### WORK REQUIRED
Find every line below that contains the word "middle" and copy it out.

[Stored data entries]
----
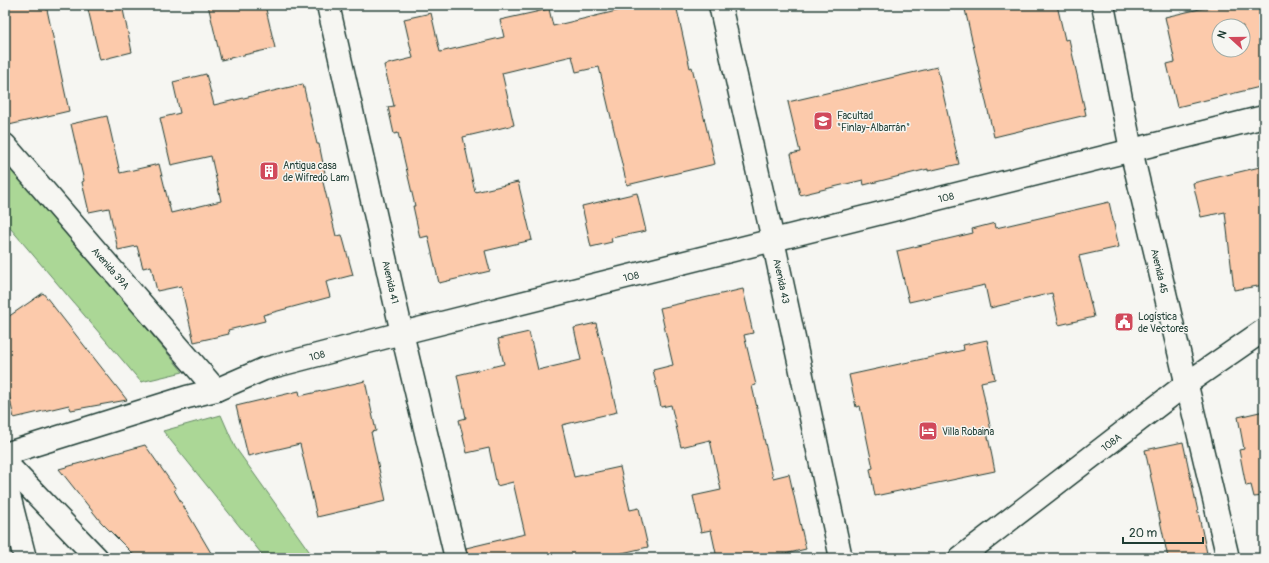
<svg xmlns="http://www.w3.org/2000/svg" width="1269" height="563" viewBox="0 0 1269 563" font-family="Pangolin,sans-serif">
  <rect width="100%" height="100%" fill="#f6f6f2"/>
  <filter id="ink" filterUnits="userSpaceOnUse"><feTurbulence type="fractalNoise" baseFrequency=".025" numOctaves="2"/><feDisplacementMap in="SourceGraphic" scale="8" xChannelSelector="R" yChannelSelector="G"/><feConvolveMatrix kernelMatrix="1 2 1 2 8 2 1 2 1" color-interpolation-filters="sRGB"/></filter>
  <g filter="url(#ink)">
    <!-- green -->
    <g fill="#abd796" stroke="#658a65">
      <polygon points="5,158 183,372 141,382 5,222"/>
      <polygon points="221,415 235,447 314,558 265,558 163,431"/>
    </g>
    <!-- building -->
    <g fill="#fccaab" stroke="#1f3d34" fill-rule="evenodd">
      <polygon points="5,5 46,5 69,111 9,125 5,107"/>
      <polygon points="87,5 122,5 132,52 100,60"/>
      <polygon points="208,5 265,5 275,48 221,60"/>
      <polygon points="642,5 676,5 690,68 692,67 715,164 627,185 599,67 576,72 572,56 502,73 514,125 463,137 475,192 518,182 532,240 485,251 490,271 439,283 428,236 420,238 413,206 415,206 398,133 394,134 388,107 394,106 384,65 413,58 404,19 431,13 440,52 504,37 500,20 549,9 553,26"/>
      <polygon points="964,5 1057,5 1065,40 1069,39 1086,115 994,137"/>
      <path d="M1217,5H1264V86L1177,107L1167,64L1175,62L1165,17ZM1219,26H1243V50H1219Z"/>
      <polygon points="937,67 959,164 928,171 928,169 864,185 863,180 800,195 791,154 800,152 788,102"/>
      <polygon points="206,74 214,105 303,84 317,144 319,144 325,173 321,174 336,236 342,235 353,275 326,282 330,297 263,315 265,321 228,330 229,334 194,342 181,286 157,291 151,266 143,268 137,246 118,250 109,208 89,212 82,182 84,181 71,124 107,116 120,173 159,164 171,213 221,201 211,156 171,165 160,118 180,113 173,82"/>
      <polygon points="1264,166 1264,285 1234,290 1225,212 1201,217 1193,183"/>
      <polygon points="637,193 646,231 611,238 612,242 591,247 582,206"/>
      <polygon points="1109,202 1119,247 1079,256 1094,317 1059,325 1052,293 990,308 985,285 909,302 897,251 973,233 972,229 995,223 996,228"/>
      <polygon points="743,289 753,333 744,335 756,385 752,386 773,478 789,474 806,549 768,558 717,558 711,530 701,532 693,496 721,490 710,440 681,447 671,405 661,407 653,370 673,365 660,308"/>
      <polygon points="43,293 127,400 71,410 69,405 14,418 5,377 5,319"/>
      <polygon points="596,323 617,412 562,425 574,477 620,467 630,510 639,508 648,547 601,558 468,558 466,548 525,534 513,482 497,486 489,448 467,453 459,420 466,418 457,375 504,364 498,339 529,332 538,370 581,360 574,328"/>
      <polygon points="987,340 995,379 981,382 991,431 987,432 995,471 875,496 870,469 873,468 860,406 856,407 849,375 964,350 963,345"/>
      <polygon points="365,381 376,431 371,432 386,501 317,517 300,444 248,456 236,406 299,391 300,396"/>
      <polygon points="1264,411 1264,496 1254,497 1251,485 1246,486 1239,450 1244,449 1238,417"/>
      <polygon points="1183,442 1208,558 1168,558 1145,450"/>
      <polygon points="145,445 176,489 174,490 214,558 137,558 101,522 59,469"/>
    </g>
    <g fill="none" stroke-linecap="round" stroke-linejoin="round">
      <defs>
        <g id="minor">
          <polyline points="328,5 402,333 456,558"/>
          <polyline points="720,5 773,240 841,558"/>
          <polyline points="1103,5 1131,150 1228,558"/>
          <polyline points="5,145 216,390"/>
          <polyline points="5,454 187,397 216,390 264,369 402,333 1264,117"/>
          <polyline points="5,462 97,558"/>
          <polyline points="5,480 25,558"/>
          <polyline points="960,558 1186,384 1264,330"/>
        </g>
      </defs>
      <!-- minor casing -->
      <use href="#minor" stroke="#1f3d34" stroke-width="25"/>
      <!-- minor -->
      <use href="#minor" stroke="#f6f6f2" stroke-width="22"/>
    </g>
  </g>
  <!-- icons -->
  <defs>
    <symbol id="university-square" viewBox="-11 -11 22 22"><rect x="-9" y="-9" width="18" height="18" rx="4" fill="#d1495b" stroke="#f6f6f2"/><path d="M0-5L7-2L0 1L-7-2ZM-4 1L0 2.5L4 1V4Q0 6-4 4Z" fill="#fff"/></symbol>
    <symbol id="building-square" viewBox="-11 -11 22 22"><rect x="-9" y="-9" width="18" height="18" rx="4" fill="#d1495b" stroke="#f6f6f2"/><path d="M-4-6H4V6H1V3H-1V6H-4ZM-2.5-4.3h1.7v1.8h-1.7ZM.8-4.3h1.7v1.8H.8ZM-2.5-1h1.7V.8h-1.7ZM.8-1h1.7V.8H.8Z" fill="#fff"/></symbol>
    <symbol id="civic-square" viewBox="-11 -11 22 22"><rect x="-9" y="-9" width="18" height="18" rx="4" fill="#d1495b" stroke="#f6f6f2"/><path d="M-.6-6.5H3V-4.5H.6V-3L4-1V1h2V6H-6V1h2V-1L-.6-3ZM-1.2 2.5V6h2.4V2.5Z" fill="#fff"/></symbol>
    <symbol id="hotel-square" viewBox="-11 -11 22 22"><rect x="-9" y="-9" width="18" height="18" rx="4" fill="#d1495b" stroke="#f6f6f2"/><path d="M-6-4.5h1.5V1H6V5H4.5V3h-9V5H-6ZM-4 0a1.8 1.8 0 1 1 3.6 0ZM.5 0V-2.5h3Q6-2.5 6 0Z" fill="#fff"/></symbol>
  </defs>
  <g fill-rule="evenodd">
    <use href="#university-square" x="812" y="110" width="22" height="22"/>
    <use href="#building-square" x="258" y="160" width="22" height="22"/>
    <use href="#civic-square" x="1113" y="311" width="22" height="22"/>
    <use href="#hotel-square" x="917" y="420" width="22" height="22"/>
  </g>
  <g text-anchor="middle" stroke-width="3" stroke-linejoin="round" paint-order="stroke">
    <!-- poi labels -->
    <g font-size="10" fill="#1f3d34" stroke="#f6f6f2" text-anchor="start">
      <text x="837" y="119">Facultad<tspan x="837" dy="12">"Finlay-Albarrán"</tspan></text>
      <text x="283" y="169">Antigua casa<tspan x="283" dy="12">de Wifredo Lam</tspan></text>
      <text x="1138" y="320">Logística<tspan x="1138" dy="12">de Vectores</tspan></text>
      <text x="942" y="435">Villa Robaina</text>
    </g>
    <!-- street labels -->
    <g font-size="10" fill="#1f3d34" stroke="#f6f6f2">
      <text transform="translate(946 197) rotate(-14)" y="4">108</text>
      <text transform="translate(111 268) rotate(49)" y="4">Avenida 39A</text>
      <text transform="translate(1160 271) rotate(77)" y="4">Avenida 45</text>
      <text transform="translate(631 276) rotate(-14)" y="4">108</text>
      <text transform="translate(782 281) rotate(78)" y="4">Avenida 43</text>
      <text transform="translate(391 282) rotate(77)" y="4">Avenida 41</text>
      <text transform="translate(317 355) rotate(-15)" y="4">108</text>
      <text transform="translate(1111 442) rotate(-38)" y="4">108A</text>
    </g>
  </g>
  <!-- margin -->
  <rect width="1269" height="563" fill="none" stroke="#f6f6f2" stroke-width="20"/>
  <rect x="10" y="10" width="1249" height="543" fill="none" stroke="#1f3d34" stroke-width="1.5" filter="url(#ink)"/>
  <!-- north arrow -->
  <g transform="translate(1231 38) rotate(291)"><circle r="19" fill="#f6f6f2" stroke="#a0aca6"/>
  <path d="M0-3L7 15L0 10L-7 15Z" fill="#d1495b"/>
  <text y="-6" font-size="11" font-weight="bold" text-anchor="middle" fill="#1f3d34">N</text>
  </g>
  <!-- scale -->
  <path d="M1123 537v6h80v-6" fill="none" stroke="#1f3d34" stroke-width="2"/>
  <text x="1129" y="537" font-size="12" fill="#1f3d34" stroke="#f6f6f2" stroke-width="3" paint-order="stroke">20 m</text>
</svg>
----
### OUTPUT OF THE TASK
  <g text-anchor="middle" stroke-width="3" stroke-linejoin="round" paint-order="stroke">
  <text y="-6" font-size="11" font-weight="bold" text-anchor="middle" fill="#1f3d34">N</text>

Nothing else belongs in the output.